-- Given information follows --

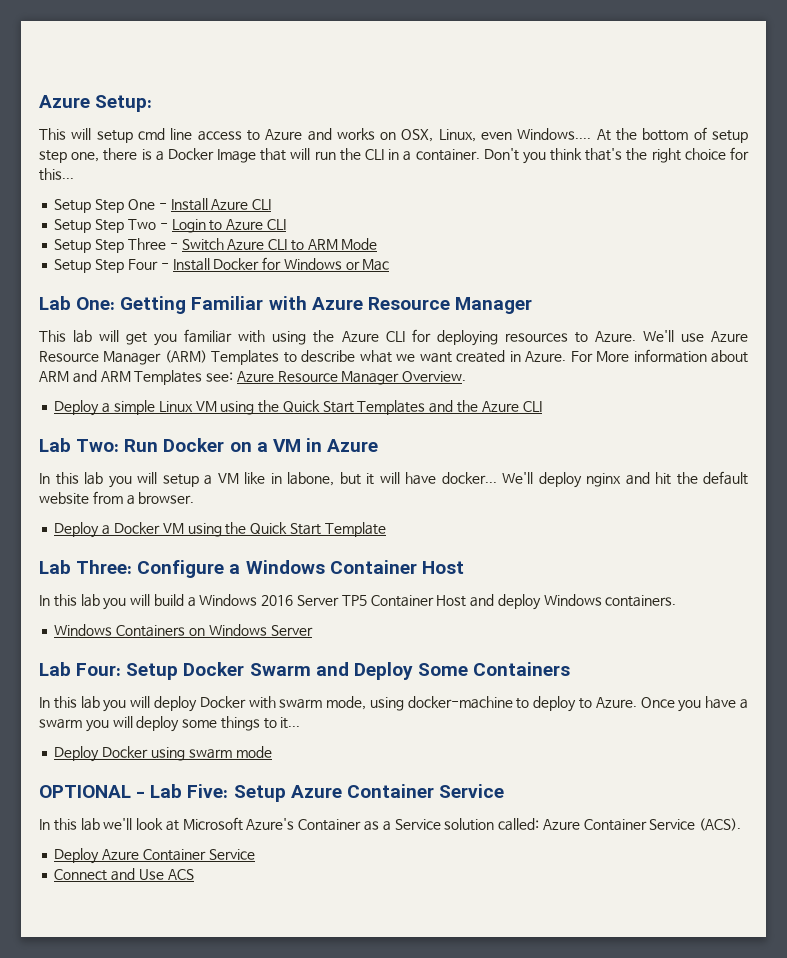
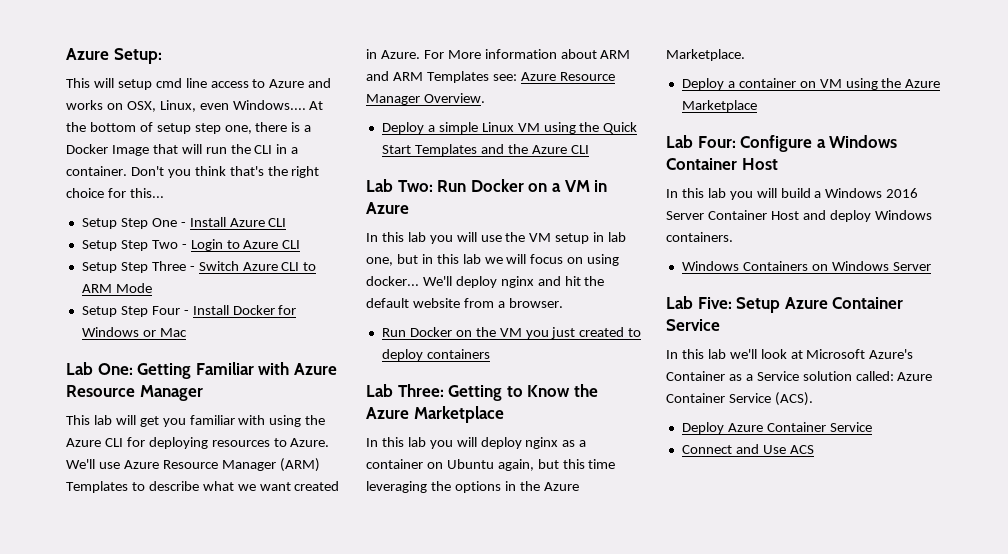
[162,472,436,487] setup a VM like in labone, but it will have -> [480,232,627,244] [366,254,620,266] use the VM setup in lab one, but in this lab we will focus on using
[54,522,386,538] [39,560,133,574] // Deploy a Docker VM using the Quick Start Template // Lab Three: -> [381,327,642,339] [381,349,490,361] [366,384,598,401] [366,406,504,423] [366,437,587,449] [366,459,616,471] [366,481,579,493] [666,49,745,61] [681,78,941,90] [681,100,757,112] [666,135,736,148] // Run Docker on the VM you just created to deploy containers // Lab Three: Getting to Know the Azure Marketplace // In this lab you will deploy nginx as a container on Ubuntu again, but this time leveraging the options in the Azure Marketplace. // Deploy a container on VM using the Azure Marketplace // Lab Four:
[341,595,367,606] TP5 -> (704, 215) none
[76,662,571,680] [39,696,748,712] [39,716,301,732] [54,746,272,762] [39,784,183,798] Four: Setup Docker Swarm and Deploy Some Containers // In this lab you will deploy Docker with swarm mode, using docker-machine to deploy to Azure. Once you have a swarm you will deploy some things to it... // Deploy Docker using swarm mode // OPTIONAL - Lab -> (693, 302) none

-- Given information concluded --
-- Given information follows --

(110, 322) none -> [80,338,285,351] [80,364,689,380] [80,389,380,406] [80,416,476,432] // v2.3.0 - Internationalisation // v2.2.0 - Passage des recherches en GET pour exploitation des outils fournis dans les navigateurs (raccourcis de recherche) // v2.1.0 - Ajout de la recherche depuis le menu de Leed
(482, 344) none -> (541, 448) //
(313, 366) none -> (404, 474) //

-- Given information concluded --

Using the listing above, copy exactly the line that contains "[341,595,367,606] TP5 -> (704, 215) none", the line that contains "[76,662,571,680] [39,696,748,712] [39,716,301,732]", and each line that falls between them.

[341,595,367,606] TP5 -> (704, 215) none
[76,662,571,680] [39,696,748,712] [39,716,301,732] [54,746,272,762] [39,784,183,798] Four: Setup Docker Swarm and Deploy Some Containers // In this lab you will deploy Docker with swarm mode, using docker-machine to deploy to Azure. Once you have a swarm you will deploy some things to it... // Deploy Docker using swarm mode // OPTIONAL - Lab -> (693, 302) none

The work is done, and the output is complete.